> [Given text]
=== Section Start ===

Monday, July 8, 2019

Hot Dog Girl

Hot Dog Girl

By Jennifer Dugan

Elouise (Lou) Parker is determined to have the absolute best, most impossibly epic summer of her life. There are just a few things standing in her way:

  *  She's landed a job at Magic Castle Playland . . . as a giant dancing hot dog.
  *  Her crush, the dreamy Diving Pirate Nick, already has a girlfriend, who is literally the Princess of the park. But Lou's never liked anyone, guy or otherwise, this much before, and now she wants a chance at her own happily ever after.
  *  Her best friend, Seeley, the carousel operator, who's always been up for anything, suddenly isn't when it comes to Lou's quest to set her up with the perfect girl or Lou's scheme to get close to Nick.
  *  And it turns out that this will be their last summer at Magic Castle Playland--ever--unless she can find a way to stop it from closing.

I'm doing this one out of order, because the prompt is seasonal, and I figured why not squeeze the review in seasonally too?

=== Section End ===

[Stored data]
=== Section Start ===

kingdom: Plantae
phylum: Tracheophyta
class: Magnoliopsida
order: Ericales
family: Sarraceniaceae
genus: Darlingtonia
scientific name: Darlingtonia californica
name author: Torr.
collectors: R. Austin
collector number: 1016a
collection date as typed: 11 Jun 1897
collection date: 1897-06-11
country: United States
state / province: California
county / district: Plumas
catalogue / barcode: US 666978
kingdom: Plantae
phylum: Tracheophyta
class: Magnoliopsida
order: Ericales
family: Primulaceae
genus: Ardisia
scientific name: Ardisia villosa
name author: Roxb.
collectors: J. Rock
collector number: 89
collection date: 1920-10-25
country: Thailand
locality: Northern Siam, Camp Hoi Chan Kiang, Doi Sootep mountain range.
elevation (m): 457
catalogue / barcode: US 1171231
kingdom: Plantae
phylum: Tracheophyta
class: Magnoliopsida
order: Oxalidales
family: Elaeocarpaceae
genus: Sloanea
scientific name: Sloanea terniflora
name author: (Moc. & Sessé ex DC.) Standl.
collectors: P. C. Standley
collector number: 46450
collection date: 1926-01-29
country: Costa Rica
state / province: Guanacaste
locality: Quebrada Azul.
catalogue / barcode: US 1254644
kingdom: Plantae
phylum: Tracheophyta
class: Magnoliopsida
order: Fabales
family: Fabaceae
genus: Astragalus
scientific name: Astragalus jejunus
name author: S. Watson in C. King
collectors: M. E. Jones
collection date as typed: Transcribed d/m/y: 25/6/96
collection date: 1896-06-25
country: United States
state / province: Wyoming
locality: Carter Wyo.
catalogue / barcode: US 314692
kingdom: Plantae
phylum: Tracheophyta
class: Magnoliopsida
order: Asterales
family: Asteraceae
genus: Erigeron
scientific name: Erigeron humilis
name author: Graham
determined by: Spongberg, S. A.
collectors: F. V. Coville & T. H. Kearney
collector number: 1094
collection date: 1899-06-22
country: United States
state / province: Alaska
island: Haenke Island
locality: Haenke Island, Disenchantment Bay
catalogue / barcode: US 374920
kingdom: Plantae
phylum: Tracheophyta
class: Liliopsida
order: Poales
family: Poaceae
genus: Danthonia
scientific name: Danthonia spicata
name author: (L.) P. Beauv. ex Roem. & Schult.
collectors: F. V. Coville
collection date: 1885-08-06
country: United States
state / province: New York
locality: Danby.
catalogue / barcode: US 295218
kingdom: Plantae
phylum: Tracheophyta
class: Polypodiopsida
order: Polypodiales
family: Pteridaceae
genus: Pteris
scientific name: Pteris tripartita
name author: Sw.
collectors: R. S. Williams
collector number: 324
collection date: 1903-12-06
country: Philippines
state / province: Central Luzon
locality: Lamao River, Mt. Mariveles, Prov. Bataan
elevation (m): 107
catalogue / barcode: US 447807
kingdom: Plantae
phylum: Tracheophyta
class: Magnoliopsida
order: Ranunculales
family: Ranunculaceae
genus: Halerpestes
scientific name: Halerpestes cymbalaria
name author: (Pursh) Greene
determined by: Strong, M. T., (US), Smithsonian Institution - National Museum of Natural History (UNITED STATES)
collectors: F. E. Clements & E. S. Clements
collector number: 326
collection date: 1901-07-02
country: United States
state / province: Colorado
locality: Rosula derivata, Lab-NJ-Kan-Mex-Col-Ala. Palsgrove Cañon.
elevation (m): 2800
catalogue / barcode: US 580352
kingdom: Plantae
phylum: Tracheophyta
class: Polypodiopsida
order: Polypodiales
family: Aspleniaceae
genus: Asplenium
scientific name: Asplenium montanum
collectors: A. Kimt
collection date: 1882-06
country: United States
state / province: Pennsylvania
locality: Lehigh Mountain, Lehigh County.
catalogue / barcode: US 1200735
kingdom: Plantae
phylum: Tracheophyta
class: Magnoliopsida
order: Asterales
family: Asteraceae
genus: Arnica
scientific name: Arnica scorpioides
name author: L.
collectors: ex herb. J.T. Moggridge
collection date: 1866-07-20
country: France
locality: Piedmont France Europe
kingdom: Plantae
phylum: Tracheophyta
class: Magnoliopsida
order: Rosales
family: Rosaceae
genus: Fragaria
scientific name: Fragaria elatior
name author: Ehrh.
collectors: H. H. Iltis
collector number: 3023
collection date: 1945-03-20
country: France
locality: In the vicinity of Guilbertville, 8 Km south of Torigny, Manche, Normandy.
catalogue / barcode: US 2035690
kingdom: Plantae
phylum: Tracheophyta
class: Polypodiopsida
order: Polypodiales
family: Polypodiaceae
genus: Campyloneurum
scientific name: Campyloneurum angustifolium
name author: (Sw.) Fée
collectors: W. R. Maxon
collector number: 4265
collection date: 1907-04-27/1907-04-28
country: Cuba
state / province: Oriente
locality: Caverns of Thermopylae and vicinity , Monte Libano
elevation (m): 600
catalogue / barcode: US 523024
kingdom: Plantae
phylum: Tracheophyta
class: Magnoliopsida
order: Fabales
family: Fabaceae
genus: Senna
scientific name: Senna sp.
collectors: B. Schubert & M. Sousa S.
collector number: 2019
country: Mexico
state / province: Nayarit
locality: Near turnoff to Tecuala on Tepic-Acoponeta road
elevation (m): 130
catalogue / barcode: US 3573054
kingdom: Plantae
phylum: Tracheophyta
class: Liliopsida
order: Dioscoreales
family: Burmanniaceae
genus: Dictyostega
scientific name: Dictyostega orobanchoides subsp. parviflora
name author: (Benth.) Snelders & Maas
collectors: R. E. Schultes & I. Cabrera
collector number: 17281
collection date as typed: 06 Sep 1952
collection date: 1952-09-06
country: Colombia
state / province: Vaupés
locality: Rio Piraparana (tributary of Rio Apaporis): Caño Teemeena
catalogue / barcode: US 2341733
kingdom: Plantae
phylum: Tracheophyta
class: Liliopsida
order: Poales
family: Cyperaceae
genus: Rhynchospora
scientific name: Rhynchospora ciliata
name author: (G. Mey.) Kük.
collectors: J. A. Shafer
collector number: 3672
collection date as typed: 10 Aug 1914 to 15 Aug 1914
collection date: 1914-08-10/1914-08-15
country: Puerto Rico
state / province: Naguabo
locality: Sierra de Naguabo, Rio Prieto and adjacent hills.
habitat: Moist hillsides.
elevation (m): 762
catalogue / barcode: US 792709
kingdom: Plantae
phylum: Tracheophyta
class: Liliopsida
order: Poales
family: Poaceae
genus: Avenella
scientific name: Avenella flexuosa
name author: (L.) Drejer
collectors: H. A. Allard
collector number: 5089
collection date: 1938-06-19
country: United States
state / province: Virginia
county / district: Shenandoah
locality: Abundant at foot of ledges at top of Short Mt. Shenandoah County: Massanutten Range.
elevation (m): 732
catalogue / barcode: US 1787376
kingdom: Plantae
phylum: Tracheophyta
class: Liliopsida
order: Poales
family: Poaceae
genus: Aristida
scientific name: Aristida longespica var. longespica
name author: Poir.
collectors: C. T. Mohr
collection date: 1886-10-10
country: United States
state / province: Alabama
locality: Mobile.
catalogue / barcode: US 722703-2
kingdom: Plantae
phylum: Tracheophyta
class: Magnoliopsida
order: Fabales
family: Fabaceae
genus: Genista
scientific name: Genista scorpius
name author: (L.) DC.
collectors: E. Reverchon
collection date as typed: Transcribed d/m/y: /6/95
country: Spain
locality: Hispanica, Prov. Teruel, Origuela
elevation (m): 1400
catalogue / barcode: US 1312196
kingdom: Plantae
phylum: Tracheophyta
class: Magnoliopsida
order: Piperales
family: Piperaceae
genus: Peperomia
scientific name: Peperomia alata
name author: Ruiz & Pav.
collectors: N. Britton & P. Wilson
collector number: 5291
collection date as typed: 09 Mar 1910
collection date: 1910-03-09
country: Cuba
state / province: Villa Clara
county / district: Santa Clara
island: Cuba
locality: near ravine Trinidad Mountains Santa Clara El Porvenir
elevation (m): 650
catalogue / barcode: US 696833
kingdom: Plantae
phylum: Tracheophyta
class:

=== Section End ===

> [What to do]
A: Render this sentence from the Hot Dog Girl post in Spanish: "Elouise (Lou) Parker is determined to have the absolute best, most impossibly epic summer of her life."
B: Carry on the Hot Dog Girl post past its final sentence.

> [Responses by item number]
A: Elouise (Lou) Parker está decidida a tener el verano absolutamente mejor, el más imposiblemente épico de su vida.

B:
So although I didn't love Hot Dog Girl, I am allowing myself to be charmed by it, and I will not be too harsh.  I mean, it's just a light summer read about a girl learning about falling in love, treating your friends right, not being down on yourself all the time, and becoming a little more grown up and mature.  Not like, real mature though, the book ends in a bake sale after all, but it's a cute enough story, done with a light hand.

I gravitated towards it because I love hot dogs and wanted a book for summer that was really about summer - summer as you always remember it fondly years later with endless days and warm nights when you're able to roam the town. Mosquito bites and shorts and beaches and the smell of sun screen and bug spray and the feeling of freedom.  Adult books about summer are mostly about indiscretions on Cape Cod during a rich people get-together or "finding yourself" in a new place after your husband divorces you.  Not quite the same thing.  Summer is my favorite season, but summer as a child, not summer as an adult, where you still have work in over air-conditioned offices, and only get brief tastes of the freedom you used to feel. Although you do occasionally get to participate in hot-dog eating contests, so it's not all disappointment as an adult.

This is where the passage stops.